Mom (Cecilia), 72.5, Asian, Never Smoker, Dx 9/04 – NSCLC Adeno w/ BAC;; LOBECTOMY: Rt-mid (11/04);; ADJUVANT CHEMO: Gemzar/Paraplatin/Zofran (12/04-2/05) Stable, cough gone~ 1yr;; PET: growth/activity. (4/07-7/07); BIOPSY (07/07): Confirm BAC & Adeno, EGFR muta pos; TARCEVA (~14 mos 9/07–12/08), 3 mos into no PET activity/shrink/no change;; BIBW-2992 (AFATINIB) (~7 mos 12/08–6/09): Dbl-blind Clin Trial, CEA inc/cough worse/ bone mets;; ALIMTA (PEMETREXED) (10 mos 6/09–4/10) Cough improved/CEA down;; CT: New areas (missed in 9/09)/CEA inc (4/09).;; MARKER TEST: 1) EGFR pos, 2) ERCC1 low (5/10);; TARCEVA (2nd time): Bone activity inc/tumor growth/stronger cough (6/10–10/10);; CARBO/TAXOL 7 cyc. (12/10-3/11) No growth/shrink/no new areas/low PET activity;; AVASTIN/ZOMETA maintenance: (3/11–present);; 5/11 PET/CT: Negative Exam (no neoplasm);; 8/11, 11/11 PET/CT: inc lung/bone activity;; 2/12, 5/12 PET/CT: Old/new tumor/bone growth/activity;; MARKER TESTING (3/12) (orig lobect tissue). 1) ALK gene amplification or polysomy of chromosome 2, 2) EGFR deletion exon 19.

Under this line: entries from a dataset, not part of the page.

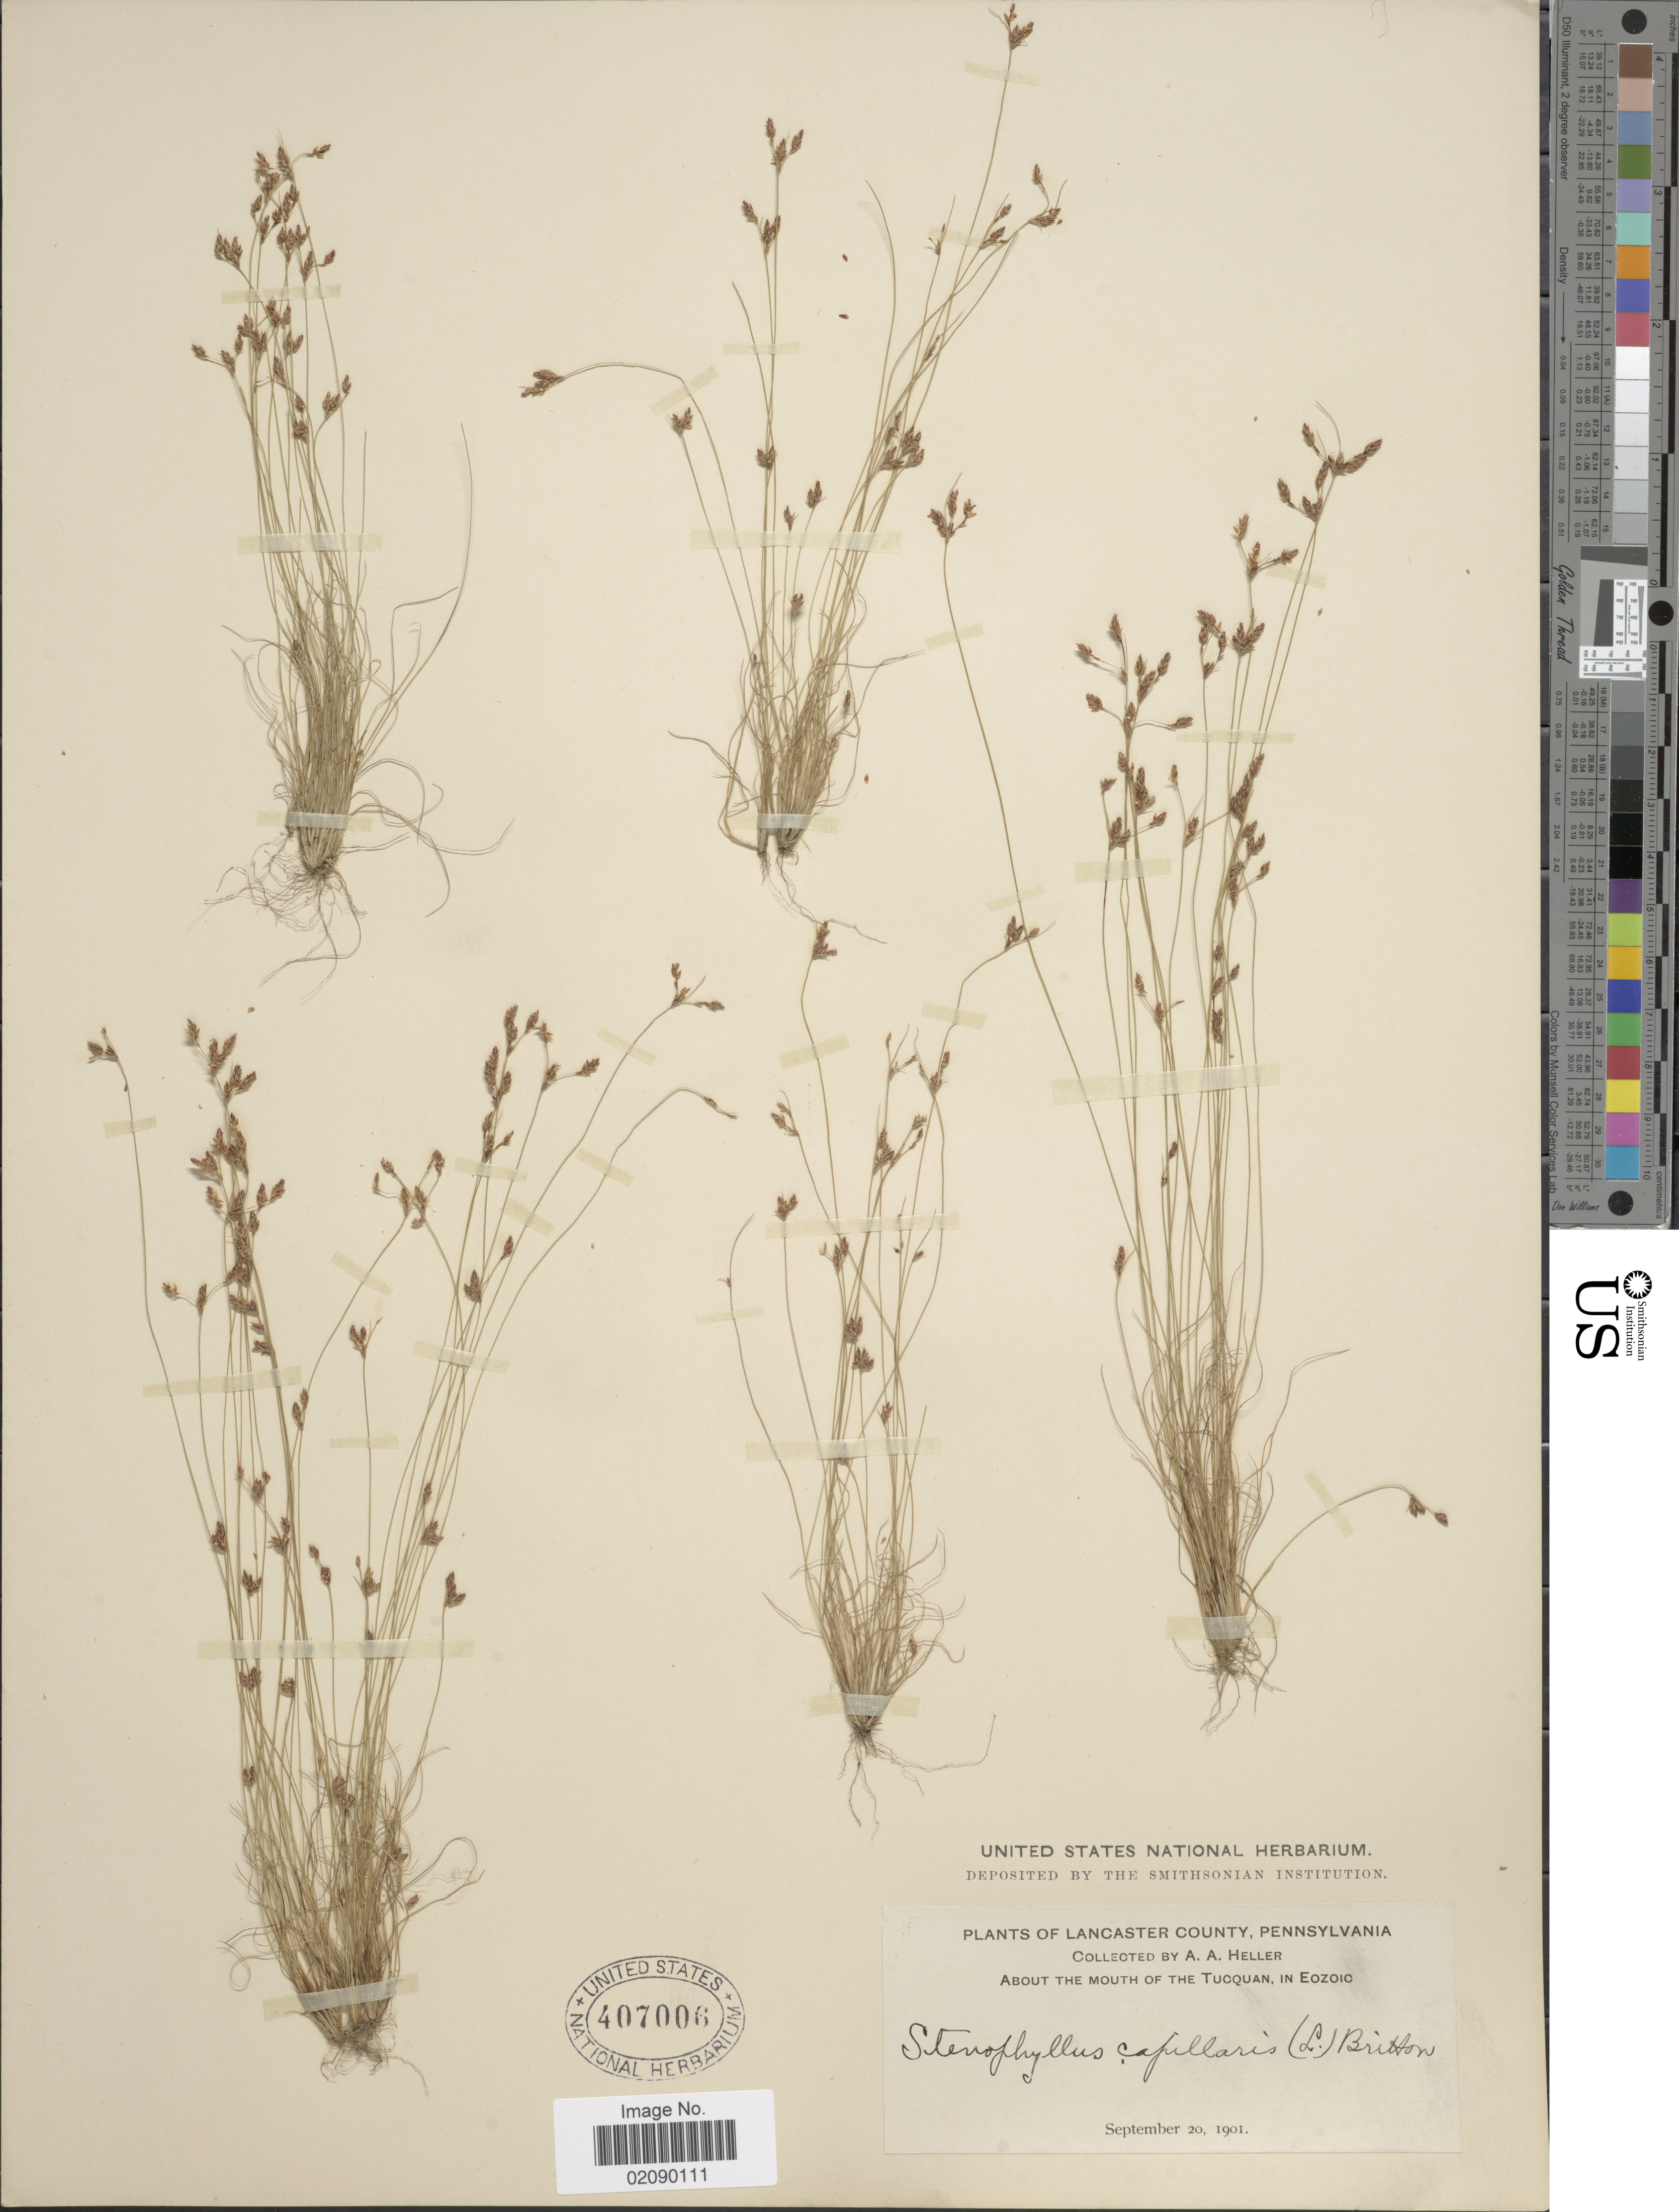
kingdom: Plantae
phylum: Tracheophyta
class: Liliopsida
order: Poales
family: Cyperaceae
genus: Bulbostylis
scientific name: Bulbostylis capillaris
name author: (L.) Kunth ex C.B. Clarke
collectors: A. A. Heller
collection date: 1901-09-20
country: United States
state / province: Pennsylvania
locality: Lancaster County, About the Mouth of the Tucquan, in Eozoic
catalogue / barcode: US 407006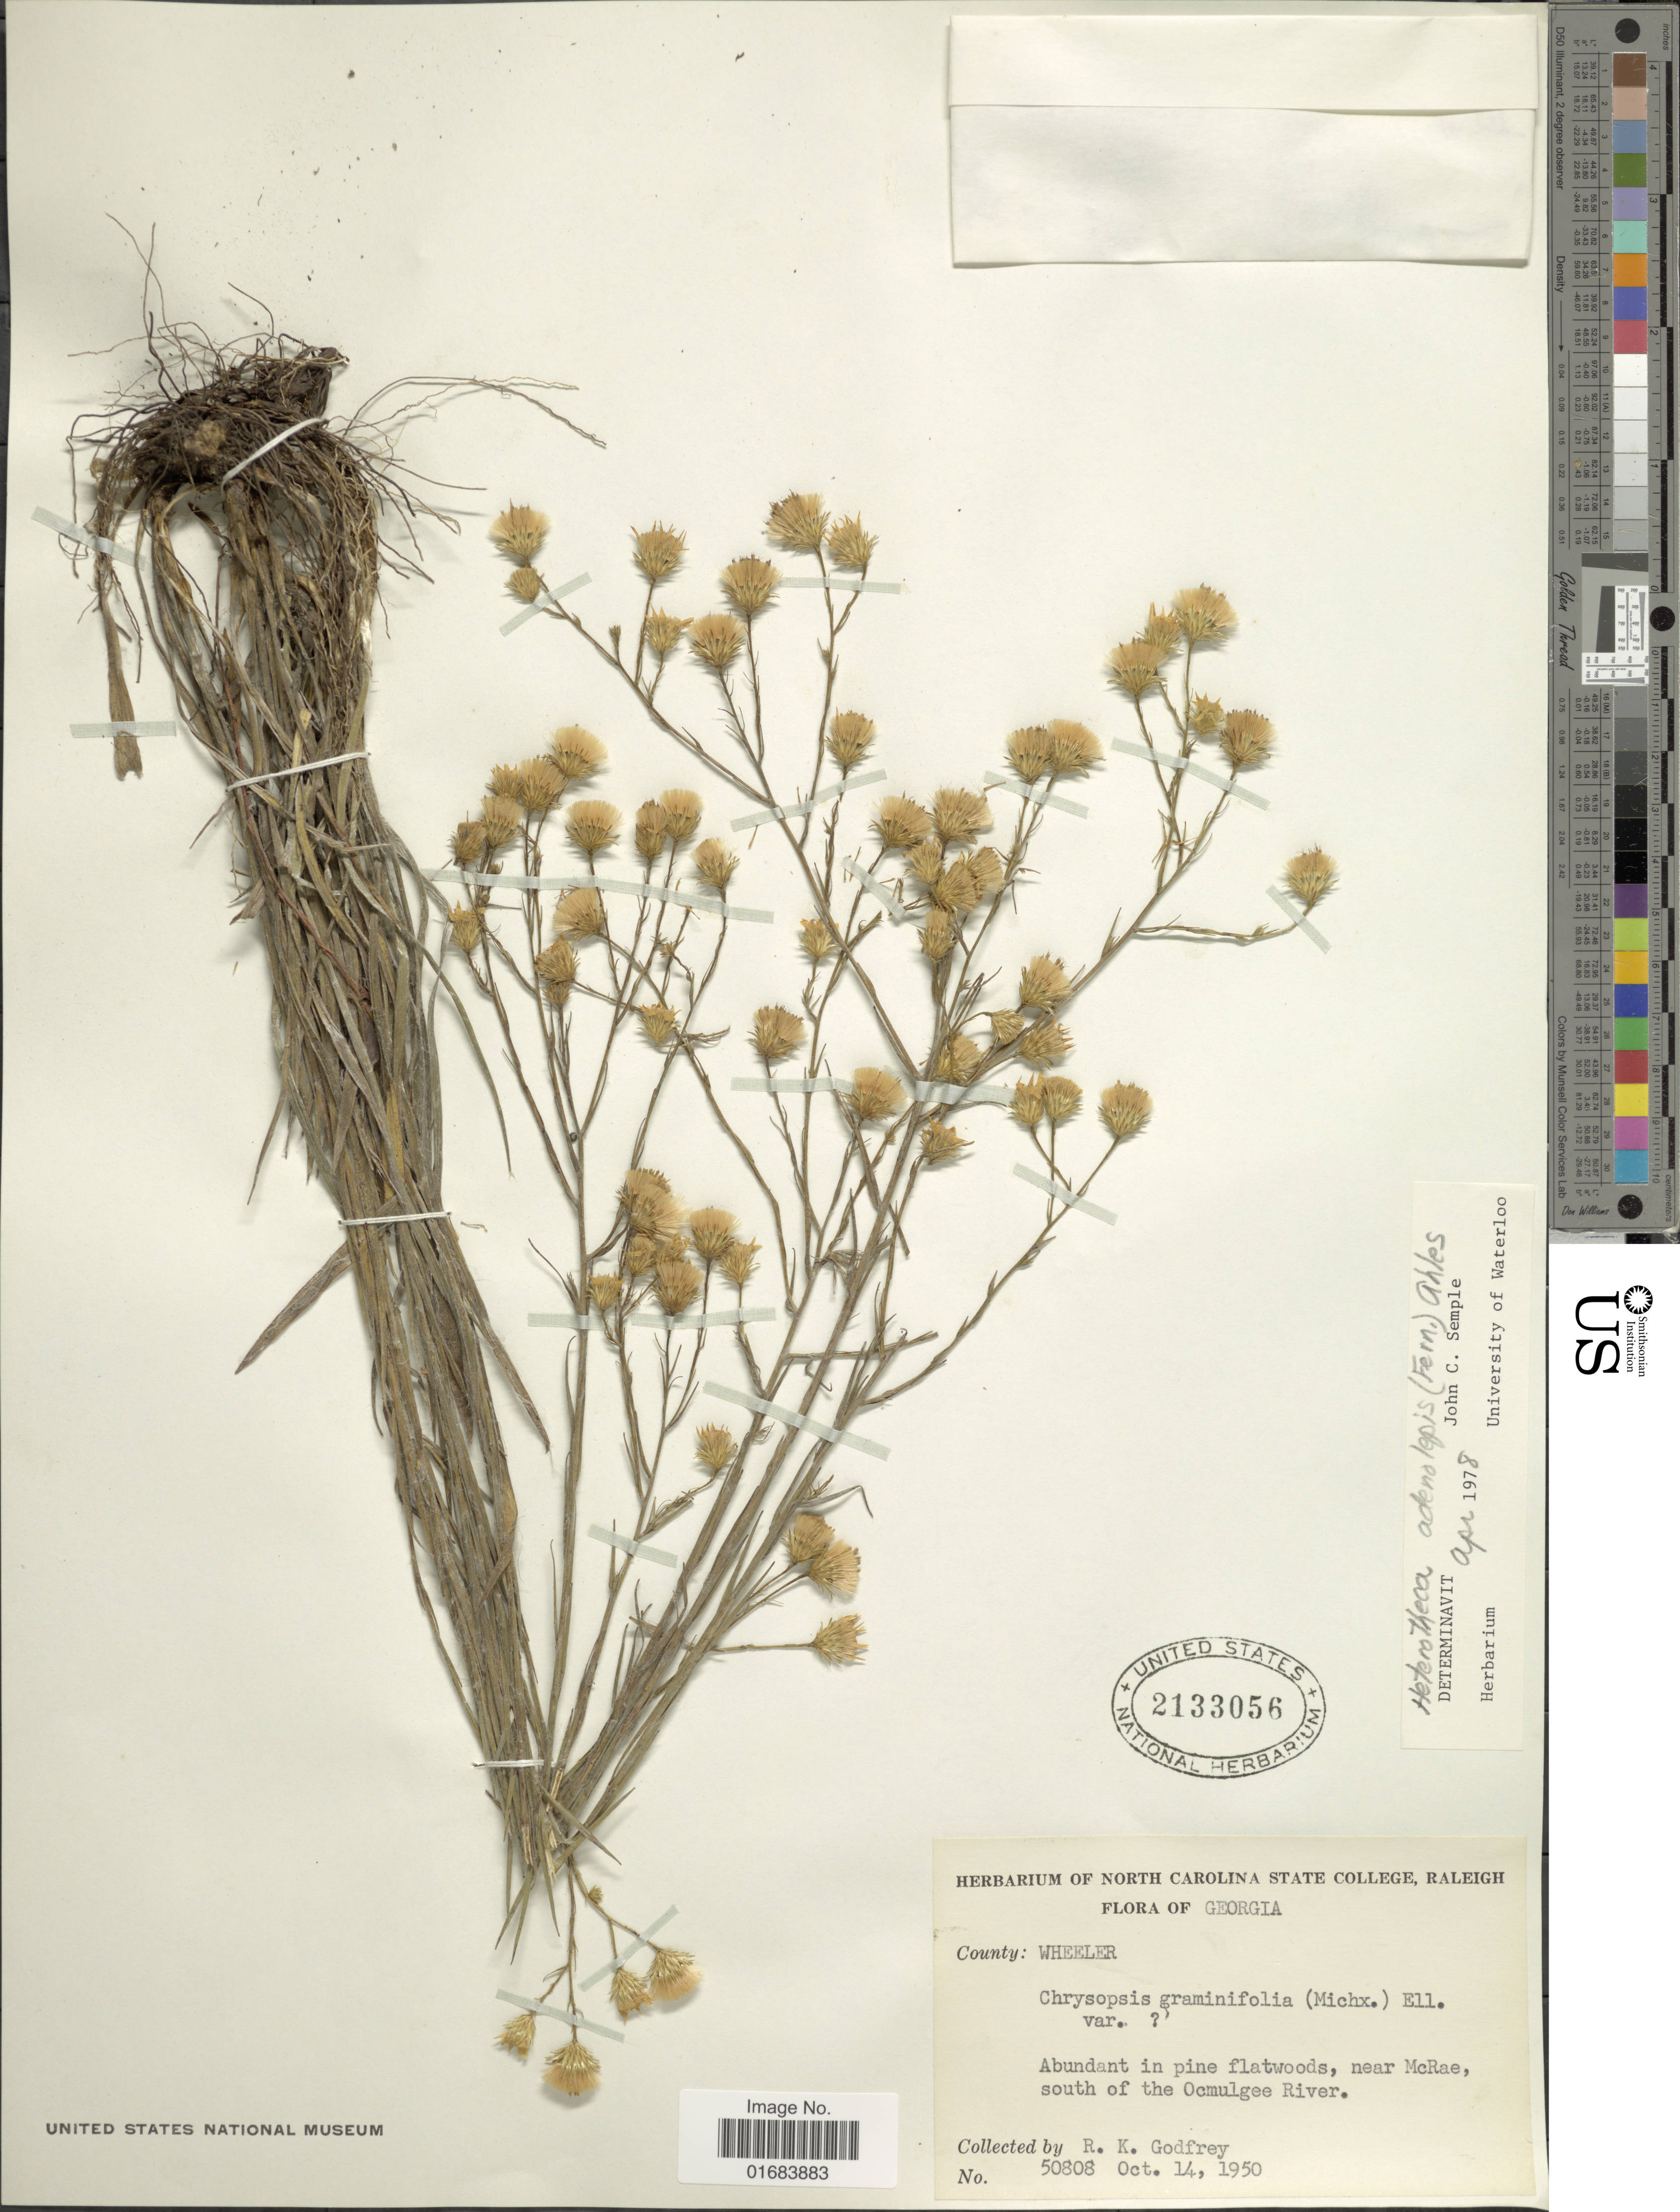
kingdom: Plantae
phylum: Tracheophyta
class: Magnoliopsida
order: Asterales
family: Asteraceae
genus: Pityopsis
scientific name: Pityopsis adenolepis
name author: (Fernald) Semple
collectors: R. K. Godfrey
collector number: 50808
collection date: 1950-10-14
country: United States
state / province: Georgia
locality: County: Wheeler, near McRae, south of the Ocmulgee River.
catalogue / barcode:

July 2, 2012 at 5:35 pm  #12336    

Dr West

Sorry — I’ve heard numbers in the $1500-1800 range, but I don’t know if that’s accurate right now. There are more labs offering ALK and other molecular testing all the time, so my hope is that this will lead to a more competitive marketplace and prices coming down.

-Dr. West


Howard (Jack) West, MD
Medical Oncologist

Views expressed here represent my opinion, not those of GRACE or Swedish Cancer Institute. This information does not constitute medical advice and is intended to supplement and not replace medical information provided by your doctor.